**WORK INSTRUCTIONS**
Output as a numbered list the lines of the records from the line with "Document page, 1654x931 pixels." up to and including the line with "Identify the document", leaving out blank lines.

Start of THE RECORDS

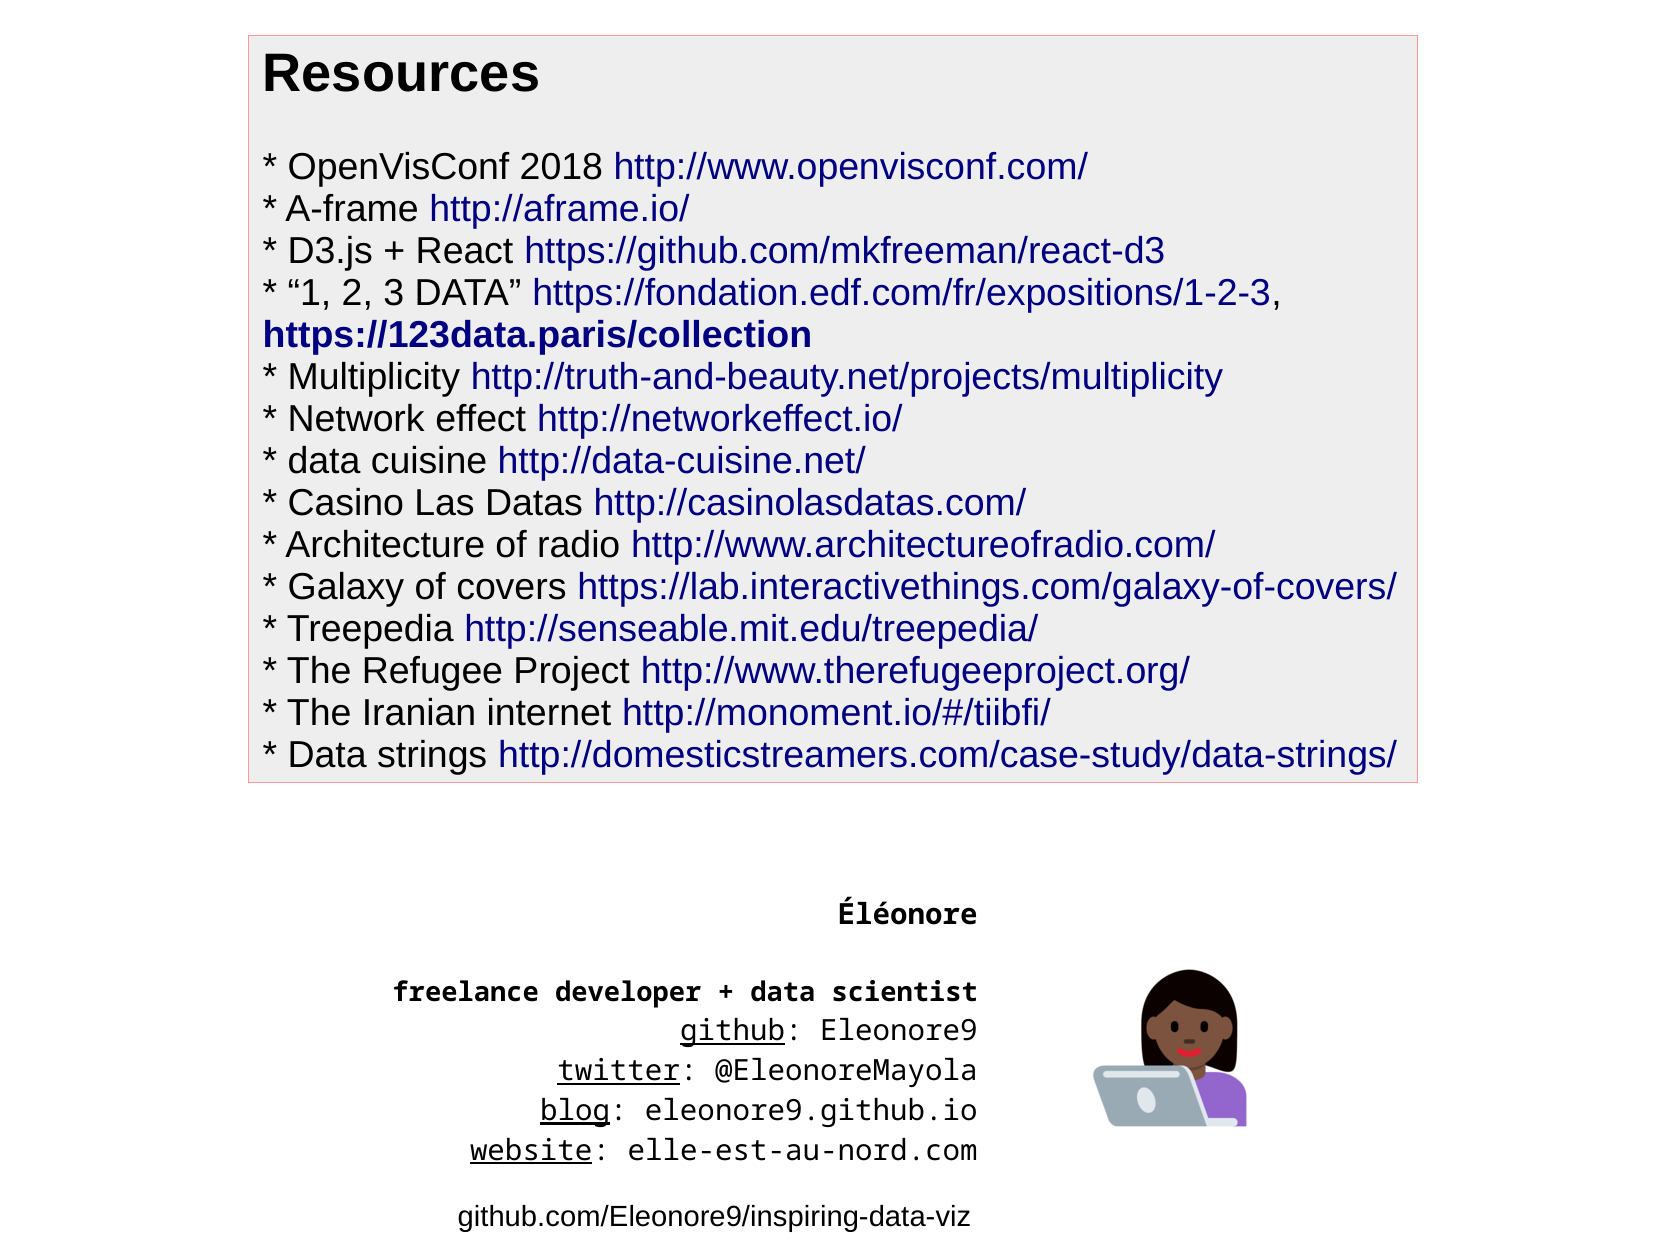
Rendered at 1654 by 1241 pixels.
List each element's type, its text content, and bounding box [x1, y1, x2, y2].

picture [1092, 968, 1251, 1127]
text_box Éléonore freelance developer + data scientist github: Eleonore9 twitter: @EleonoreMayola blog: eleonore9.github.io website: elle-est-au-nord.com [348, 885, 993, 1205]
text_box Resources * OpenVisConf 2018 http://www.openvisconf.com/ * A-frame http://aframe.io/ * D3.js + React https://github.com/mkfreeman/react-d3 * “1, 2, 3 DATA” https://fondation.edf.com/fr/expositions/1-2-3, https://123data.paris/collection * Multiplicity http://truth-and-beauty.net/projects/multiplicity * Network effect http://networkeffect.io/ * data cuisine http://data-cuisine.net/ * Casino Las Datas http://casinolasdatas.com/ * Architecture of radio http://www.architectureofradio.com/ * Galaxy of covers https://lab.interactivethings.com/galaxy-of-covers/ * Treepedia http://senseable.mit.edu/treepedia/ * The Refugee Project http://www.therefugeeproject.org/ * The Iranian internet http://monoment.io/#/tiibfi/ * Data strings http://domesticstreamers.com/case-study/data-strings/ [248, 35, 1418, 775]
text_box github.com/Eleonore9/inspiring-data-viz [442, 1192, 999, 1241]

End of THE RECORDS
Start of THE RECORDS

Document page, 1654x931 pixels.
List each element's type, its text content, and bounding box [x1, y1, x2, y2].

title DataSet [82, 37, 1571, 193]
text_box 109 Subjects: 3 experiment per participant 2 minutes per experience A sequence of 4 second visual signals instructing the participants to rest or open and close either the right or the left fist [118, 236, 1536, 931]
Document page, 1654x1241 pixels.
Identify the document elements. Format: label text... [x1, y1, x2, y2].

End of THE RECORDS

**RESPONSE TO THE EXERCISE**
1. Document page, 1654x931 pixels.
2. List each element's type, its text content, and bounding box [x1, y1, x2, y2].
3. title DataSet [82, 37, 1571, 193]
4. text_box 109 Subjects: 3 experiment per participant 2 minutes per experience A sequence of 4 second visual signals instructing the participants to rest or open and close either the right or the left fist [118, 236, 1536, 931]
5. Document page, 1654x1241 pixels.
6. Identify the document elements. Format: label text... [x1, y1, x2, y2].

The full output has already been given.